ABSTRACT
Introduction: Calcium channel blockers (CCBs) comprise a heterogeneous group of medications that reduce calcium influx and attenuate cellular hyperactivity. Evidence of hyperactive intracellular calcium ion signaling in multiple peripheral cells of patients with bipolar disorder, calcium antagonist actions of established mood stabilizers, and a relative dearth of treatments have prompted research into potential uses of CCBs for this common and disabling condition.
Areas covered: This review provides a comprehensive overview of intracellular calcium signaling in bipolar disorder, structure and function of calcium channels, pharmacology of CCBs, evidence of efficacy of CCBs in bipolar disorder, clinical applications, and directions for future research.

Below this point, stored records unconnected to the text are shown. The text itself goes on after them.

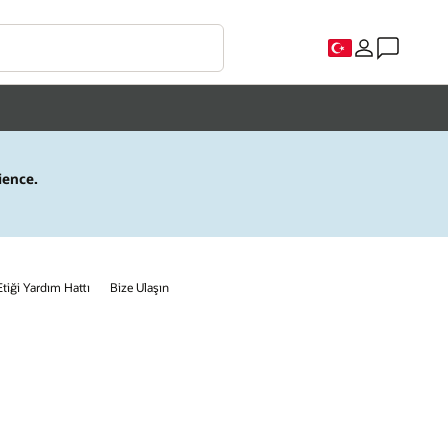
ience.
Etiği Yardım Hattı
Bize Ulaşın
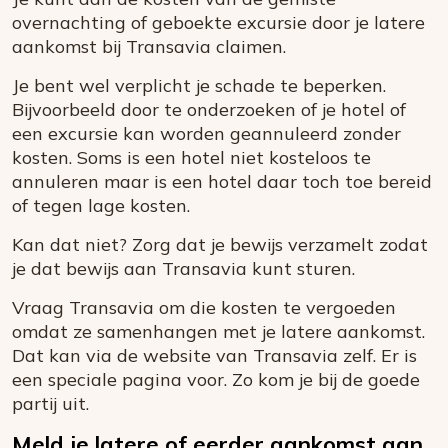
overnachting of geboekte excursie door je latere
aankomst bij Transavia claimen.
Je bent wel verplicht je schade te beperken.
Bijvoorbeeld door te onderzoeken of je hotel of
een excursie kan worden geannuleerd zonder
kosten. Soms is een hotel niet kosteloos te
annuleren maar is een hotel daar toch toe bereid
of tegen lage kosten.
Kan dat niet? Zorg dat je bewijs verzamelt zodat
je dat bewijs aan Transavia kunt sturen.
Vraag Transavia om die kosten te vergoeden
omdat ze samenhangen met je latere aankomst.
Dat kan via de website van Transavia zelf. Er is
een speciale pagina voor. Zo kom je bij de goede
partij uit.
Meld je latere of eerder aankomst aan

Expert opinion: Despite mixed evidence of efficacy, CCBs are a promising novel approach to a demonstrated cellular abnormality in both poles of bipolar disorder. Potential advantages include low potential for sedation and weight gain, and possible usefulness for pregnant and neurologically impaired patients. Further research should focus on markers of a preferential response, studies in specific bipolar subtypes, development of CCBs acting preferentially in the central nervous system and on calcium channels that are primarily involved in neuronal signaling and plasticity.
Article highlights
Dysregulated intracellular calcium ion signaling has been reported in peripheral and neuronal cells from patients with bipolar mood disorders;
Calcium channel gene alleles have been linked to bipolar mood disorders;
Established mood stabilizers such as lithium and carbamazepine have calcium antagonist properties;
The calcium channel antagonists verapamil and nimodipine have been found to have mood stabilizing properties. Isradipine also may have mood stabilizing effects. A number of small positive controlled studies and a few negative studies have been reported;
Advantages of calcium channel blockers as potential treatments for bipolar mood disorders include minimal sedation and weight gain, lack of need for laboratory monitoring, and a more favorable profile during pregnancy. However, they require more frequent dosing than standard mood stabilizers;
Some calcium channel blockers (e.g., those acting on P or Q channels) may be more specifically effective in mood disorders;
Research is needed into profiles that predict a possible response to a calcium channel blocker such as calcium channel binding profiles, increased free intracellular calcium concentration in peripheral cells, or clinical features
Declaration of interest
S Dubovsky has received research support from the Tower Foundation, the Patrick Lee Foundation, Janssen, Otsuka, Neurim, Neurocrine, and Allergan. The authors have no other relevant affiliations or financial involvement with any organization or entity with a financial interest in or financial conflict with the subject matter or materials discussed in the manuscript.
Reviewer disclosures
Peer reviewers on this manuscript have no relevant financial or other relationships to disclose.